> _How to complete this task_
Below are some entries. Copy each line in them that holds "ØÖÆÐÅºÅ".
Content starts
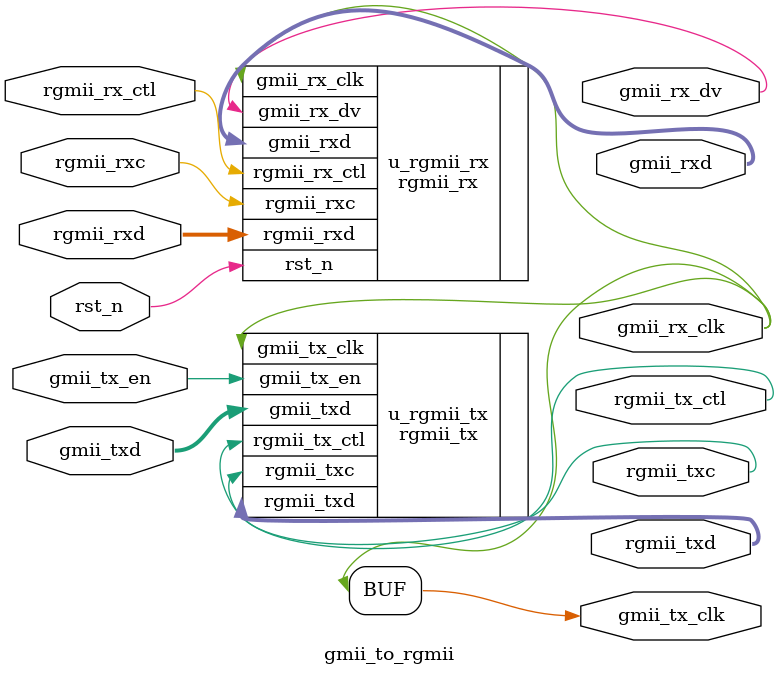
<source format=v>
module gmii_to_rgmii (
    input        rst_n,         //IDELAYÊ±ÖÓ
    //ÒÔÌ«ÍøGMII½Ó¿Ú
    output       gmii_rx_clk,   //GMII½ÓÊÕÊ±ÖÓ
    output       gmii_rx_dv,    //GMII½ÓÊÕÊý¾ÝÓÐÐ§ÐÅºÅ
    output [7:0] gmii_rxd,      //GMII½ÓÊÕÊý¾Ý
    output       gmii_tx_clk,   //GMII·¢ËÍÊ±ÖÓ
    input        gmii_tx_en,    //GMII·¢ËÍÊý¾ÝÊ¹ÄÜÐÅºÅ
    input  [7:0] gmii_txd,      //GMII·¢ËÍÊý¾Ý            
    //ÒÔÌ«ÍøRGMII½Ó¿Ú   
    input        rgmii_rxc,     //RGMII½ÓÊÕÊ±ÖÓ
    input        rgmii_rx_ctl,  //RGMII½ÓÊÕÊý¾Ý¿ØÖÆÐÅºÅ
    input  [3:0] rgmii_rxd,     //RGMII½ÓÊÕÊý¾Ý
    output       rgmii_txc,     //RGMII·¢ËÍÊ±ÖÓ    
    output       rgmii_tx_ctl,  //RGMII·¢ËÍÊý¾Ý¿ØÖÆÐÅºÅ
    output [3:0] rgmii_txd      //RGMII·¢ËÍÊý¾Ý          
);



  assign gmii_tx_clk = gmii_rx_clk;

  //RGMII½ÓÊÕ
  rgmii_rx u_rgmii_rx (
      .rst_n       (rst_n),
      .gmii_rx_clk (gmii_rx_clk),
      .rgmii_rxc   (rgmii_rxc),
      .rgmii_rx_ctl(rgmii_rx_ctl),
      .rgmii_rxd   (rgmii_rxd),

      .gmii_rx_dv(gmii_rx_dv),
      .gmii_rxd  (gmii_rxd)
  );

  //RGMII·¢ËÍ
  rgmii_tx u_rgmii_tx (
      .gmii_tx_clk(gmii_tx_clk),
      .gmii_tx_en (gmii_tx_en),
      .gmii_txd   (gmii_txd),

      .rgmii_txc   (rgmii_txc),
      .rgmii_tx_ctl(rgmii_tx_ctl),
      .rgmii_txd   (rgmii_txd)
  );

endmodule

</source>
Content ends
Content starts
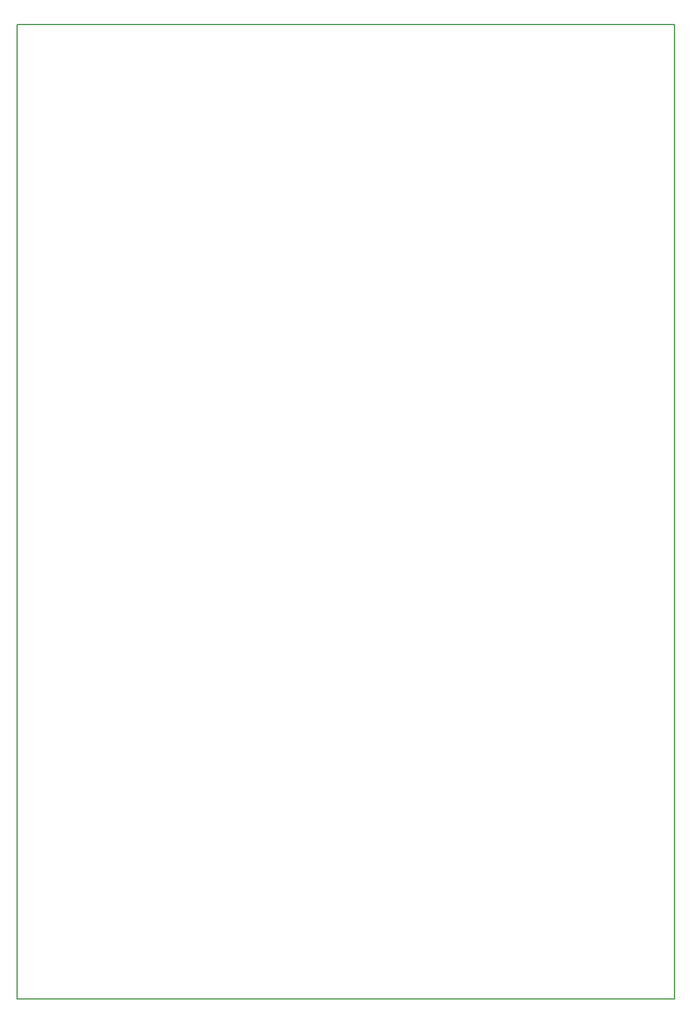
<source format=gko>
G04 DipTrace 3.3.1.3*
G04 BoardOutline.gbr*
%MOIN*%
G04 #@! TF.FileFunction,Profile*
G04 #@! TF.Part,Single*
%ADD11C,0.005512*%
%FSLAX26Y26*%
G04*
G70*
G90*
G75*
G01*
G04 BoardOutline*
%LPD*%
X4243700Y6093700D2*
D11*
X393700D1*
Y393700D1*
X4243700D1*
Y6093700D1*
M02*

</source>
Content ends
Content starts
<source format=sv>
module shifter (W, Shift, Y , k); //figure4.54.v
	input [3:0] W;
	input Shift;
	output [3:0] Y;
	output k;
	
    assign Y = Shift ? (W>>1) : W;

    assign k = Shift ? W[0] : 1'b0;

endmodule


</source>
Content ends
> _Answer for the task_
    input        rgmii_rx_ctl,  //RGMII½ÓÊÕÊý¾Ý¿ØÖÆÐÅºÅ
    output       rgmii_tx_ctl,  //RGMII·¢ËÍÊý¾Ý¿ØÖÆÐÅºÅ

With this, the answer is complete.